Reproduce only this stretch of the listing below: from the line with "index dip: (333, 300)" through the line with "middle tip: (235, 204)", exactly as written, with pictures excluded.

==*==

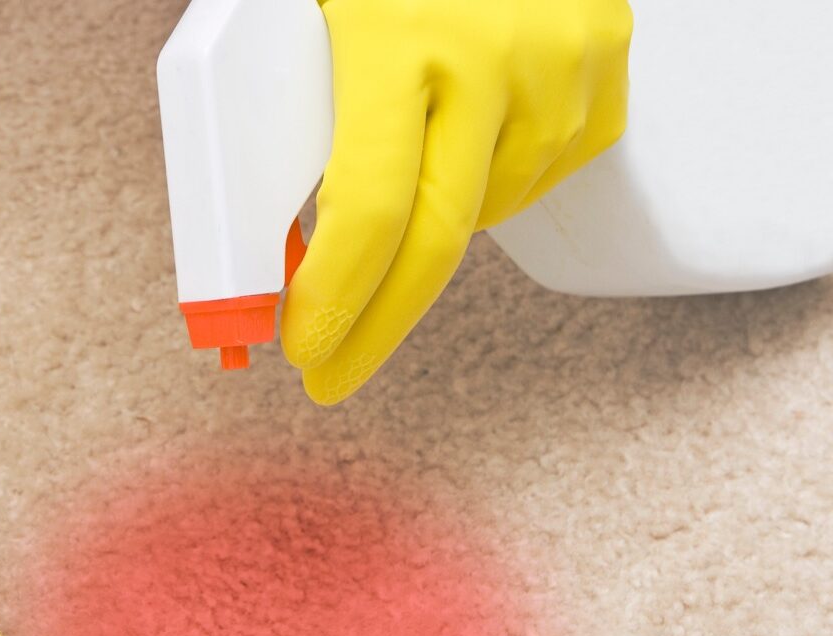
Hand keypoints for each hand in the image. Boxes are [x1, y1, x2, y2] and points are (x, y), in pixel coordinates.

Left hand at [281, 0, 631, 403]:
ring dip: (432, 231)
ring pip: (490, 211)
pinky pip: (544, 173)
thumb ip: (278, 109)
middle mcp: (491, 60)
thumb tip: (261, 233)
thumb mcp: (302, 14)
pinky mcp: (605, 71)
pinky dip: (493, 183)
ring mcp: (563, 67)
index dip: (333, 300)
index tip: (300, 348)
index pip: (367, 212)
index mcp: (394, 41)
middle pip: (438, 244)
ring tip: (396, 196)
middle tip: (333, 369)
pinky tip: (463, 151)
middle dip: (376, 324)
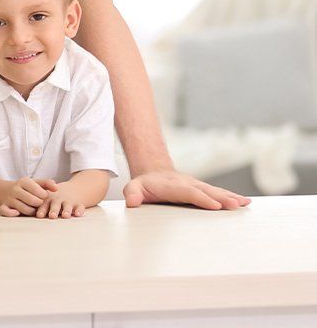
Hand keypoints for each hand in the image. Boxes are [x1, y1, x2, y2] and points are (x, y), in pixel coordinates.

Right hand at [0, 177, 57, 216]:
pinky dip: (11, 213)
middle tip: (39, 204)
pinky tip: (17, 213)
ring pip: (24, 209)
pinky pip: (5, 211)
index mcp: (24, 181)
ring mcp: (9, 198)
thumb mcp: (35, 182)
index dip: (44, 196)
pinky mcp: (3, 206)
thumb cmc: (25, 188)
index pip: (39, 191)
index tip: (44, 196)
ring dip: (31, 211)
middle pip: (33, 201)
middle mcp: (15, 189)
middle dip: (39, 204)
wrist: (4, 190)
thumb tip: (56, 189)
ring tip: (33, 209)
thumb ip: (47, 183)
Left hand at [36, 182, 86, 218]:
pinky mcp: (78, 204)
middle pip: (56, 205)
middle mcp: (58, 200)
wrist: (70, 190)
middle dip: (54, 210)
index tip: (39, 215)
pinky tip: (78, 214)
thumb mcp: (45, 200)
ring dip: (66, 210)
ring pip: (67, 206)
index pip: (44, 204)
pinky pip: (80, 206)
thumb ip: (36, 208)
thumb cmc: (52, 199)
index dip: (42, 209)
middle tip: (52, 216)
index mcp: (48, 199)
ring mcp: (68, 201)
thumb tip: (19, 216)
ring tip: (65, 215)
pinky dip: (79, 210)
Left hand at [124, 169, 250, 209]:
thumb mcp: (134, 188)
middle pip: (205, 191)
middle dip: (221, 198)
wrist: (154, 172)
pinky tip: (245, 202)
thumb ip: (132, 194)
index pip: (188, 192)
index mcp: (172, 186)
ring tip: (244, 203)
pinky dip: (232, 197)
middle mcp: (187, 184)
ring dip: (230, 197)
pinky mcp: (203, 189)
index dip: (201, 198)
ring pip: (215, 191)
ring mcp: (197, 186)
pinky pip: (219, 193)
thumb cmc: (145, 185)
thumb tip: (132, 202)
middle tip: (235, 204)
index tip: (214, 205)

==*==

# YOUR SOLUTION
index dip: (333, 300)
index tip: (300, 348)
index pip: (367, 212)
index mcp: (394, 41)
middle pip: (438, 244)
ring tip: (396, 196)
middle tip: (333, 369)
pinky tip: (463, 151)
middle dip: (376, 324)
Hand keypoints for each hand in the image. Boxes are [x1, y1, x2, y2] and points are (x, y), in pixel coordinates.

Right hand at [0, 177, 57, 216]:
pinky dip: (11, 213)
middle tip: (39, 204)
pinky tip: (17, 213)
ring pip: (24, 209)
pinky pip: (5, 211)
index mcp: (24, 181)
ring mcp: (9, 198)
thumb mcp: (35, 182)
index dip: (44, 196)
pinky mcp: (3, 206)
thumb cmc: (25, 188)
index pip: (39, 191)
index tip: (44, 196)
ring dip: (31, 211)
middle pip: (33, 201)
middle mcp: (15, 189)
middle dip: (39, 204)
wrist: (4, 190)
thumb tip: (56, 189)
ring tip: (33, 209)
thumb ip: (47, 183)
Left hand at [36, 182, 86, 218]:
pinky mcp: (78, 204)
middle pip: (56, 205)
middle mcp: (58, 200)
wrist: (70, 190)
middle dip: (54, 210)
index tip: (39, 215)
pinky tip: (78, 214)
thumb mcp: (45, 200)
ring dip: (66, 210)
ring pip: (67, 206)
index pip: (44, 204)
pinky pip: (80, 206)
thumb ip: (36, 208)
thumb cmc: (52, 199)
index dip: (42, 209)
middle tip: (52, 216)
index mcp: (48, 199)
ring mcp: (68, 201)
thumb tip: (19, 216)
ring tip: (65, 215)
pinky dip: (79, 210)
Left hand at [124, 169, 250, 209]:
thumb mcp: (134, 188)
middle pip: (205, 191)
middle dip: (221, 198)
wrist: (154, 172)
pinky tip: (245, 202)
thumb ip: (132, 194)
index pip: (188, 192)
index mcp: (172, 186)
ring tip: (244, 203)
pinky dip: (232, 197)
middle mcp: (187, 184)
ring dip: (230, 197)
pinky mcp: (203, 189)
index dip: (201, 198)
ring pip: (215, 191)
ring mcp: (197, 186)
pinky pip: (219, 193)
thumb cmc: (145, 185)
thumb tip: (132, 202)
middle tip: (235, 204)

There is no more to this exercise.